Fig. 8. Pre-activated intestinal intraepithelial lymphocytes (IELs) produced IFN-γ and induced antiviral pathways in virus-infected epithelial cells.

a The scheme depicts that mock or whole inactivated virus (WIV) porcine epidemic diarrhea virus (PEDV) pre-activated IELs were co-cultured with PEDV-infected epithelial cells for 24 h. b–d The production of type I (b, c), II (d), and III IFNs (e) by IELs in the co-culture system was detected using ELISA kits. e The mRNA expression of IFN-γ in IELs was also measured via RT-qPCR. f Phosphorylation of STAT1 in the epithelial cells was analyzed by flow cytometry. g The transcription of a set of IFN stimulated genes (ISGs) in PEDV-infected epithelial cells were detected via RT-qPCR. h A similar experiment was performed as in (a), but blocking antibodies against IFN-γ were added to the medium with a certain concentration gradient. i The viral titers in the supernatant, as well as the production of viral RNA in epithelial cells from different groups were detected. All data are the mean ± SD, comparisons performed using one-way ANOVA. *P < 0.05, **P < 0.01. The results are from at least three different experiments.

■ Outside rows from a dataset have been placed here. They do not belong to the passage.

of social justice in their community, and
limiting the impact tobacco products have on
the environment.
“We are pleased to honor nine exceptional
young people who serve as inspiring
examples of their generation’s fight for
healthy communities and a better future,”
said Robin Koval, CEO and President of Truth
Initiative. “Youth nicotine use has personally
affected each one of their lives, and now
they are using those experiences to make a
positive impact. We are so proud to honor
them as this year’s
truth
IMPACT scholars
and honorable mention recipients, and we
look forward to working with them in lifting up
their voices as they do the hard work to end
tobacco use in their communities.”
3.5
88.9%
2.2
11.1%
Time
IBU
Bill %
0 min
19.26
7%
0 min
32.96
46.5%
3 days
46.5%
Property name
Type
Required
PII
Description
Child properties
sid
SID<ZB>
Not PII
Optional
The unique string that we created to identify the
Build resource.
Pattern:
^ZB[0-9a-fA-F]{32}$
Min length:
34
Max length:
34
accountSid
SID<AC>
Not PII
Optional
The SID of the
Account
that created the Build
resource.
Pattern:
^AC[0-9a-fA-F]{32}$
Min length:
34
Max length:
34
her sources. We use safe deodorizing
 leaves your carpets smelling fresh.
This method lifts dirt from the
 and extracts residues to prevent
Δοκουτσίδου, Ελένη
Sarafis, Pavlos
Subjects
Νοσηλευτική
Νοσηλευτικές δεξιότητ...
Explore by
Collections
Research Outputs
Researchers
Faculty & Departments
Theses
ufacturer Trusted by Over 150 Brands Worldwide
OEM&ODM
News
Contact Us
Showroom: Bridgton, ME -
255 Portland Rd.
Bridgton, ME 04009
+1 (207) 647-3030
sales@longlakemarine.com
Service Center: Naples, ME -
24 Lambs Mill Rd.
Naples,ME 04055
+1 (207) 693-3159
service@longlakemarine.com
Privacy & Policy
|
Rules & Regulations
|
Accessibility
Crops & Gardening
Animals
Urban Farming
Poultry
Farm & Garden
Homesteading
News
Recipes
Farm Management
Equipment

Fig. 9. Schematic of the proposed mechanism of intestinal intraepithelial lymphocytes (IELs) functions in response to intestinal porcine epidemic diarrhea virus (PEDV) infection.

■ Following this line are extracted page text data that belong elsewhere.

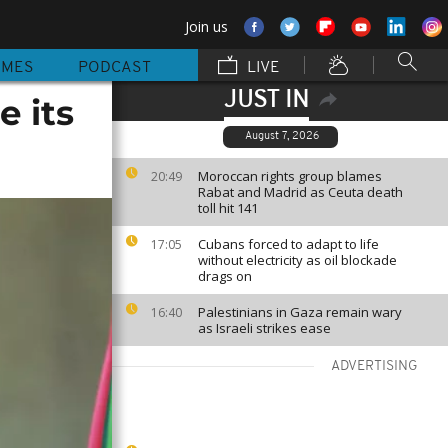
Join us
MMES
PODCAST
LIVE
JUST IN
 its
August 7, 2026
Moroccan rights group blames
20:49
Rabat and Madrid as Ceuta death
toll hit 141
Cubans forced to adapt to life
17:05
without electricity as oil blockade
drags on
Palestinians in Gaza remain wary
16:40
as Israeli strikes ease
ADVERTISING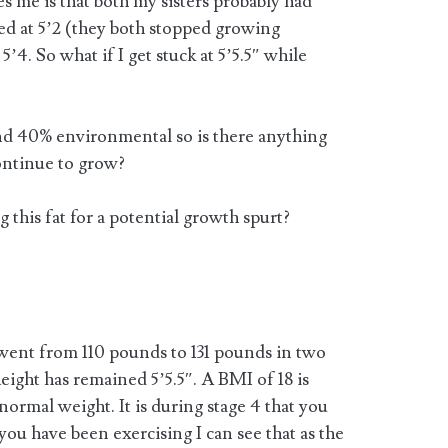
s me is that both my sisters probably had
ed at 5’2 (they both stopped growing
’4. So what if I get stuck at 5’5.5″ while
nd 40% environmental so is there anything
continue to grow?
g this fat for a potential growth spurt?
 went from 110 pounds to 131 pounds in two
eight has remained 5’5.5″. A BMI of 18 is
normal weight. It is during stage 4 that you
 you have been exercising I can see that as the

Under homeostatic conditions, porcine intestinal IELs not only exhibit a flossing behavior in which the cells move into the LIS between two adjacent enterocytes, but also move to the free end of the intestinal epithelia to perform their daily immune surveillance behavior. During PEDV infection, IELs were recruited by the polarity distribution of CCL2 secreted from virus-infected intestinal epithelial cells (IECs). The IELs’ enhanced intraepithelial and transepithelial migration may benefit their interaction upon encountering viral antigens. Intestinal IELs could exert potent innate antiviral resistance by viral pre-activation and the signaling of virus-infected IECs. However, the integral mechanisms involved in this process are not well elucidated. Although the secretion of perforin from IELs was significantly increased, the antiviral function of activated IELs was mainly mediated by IFN-γ secretion that induced robust antiviral response in virus-infected cells.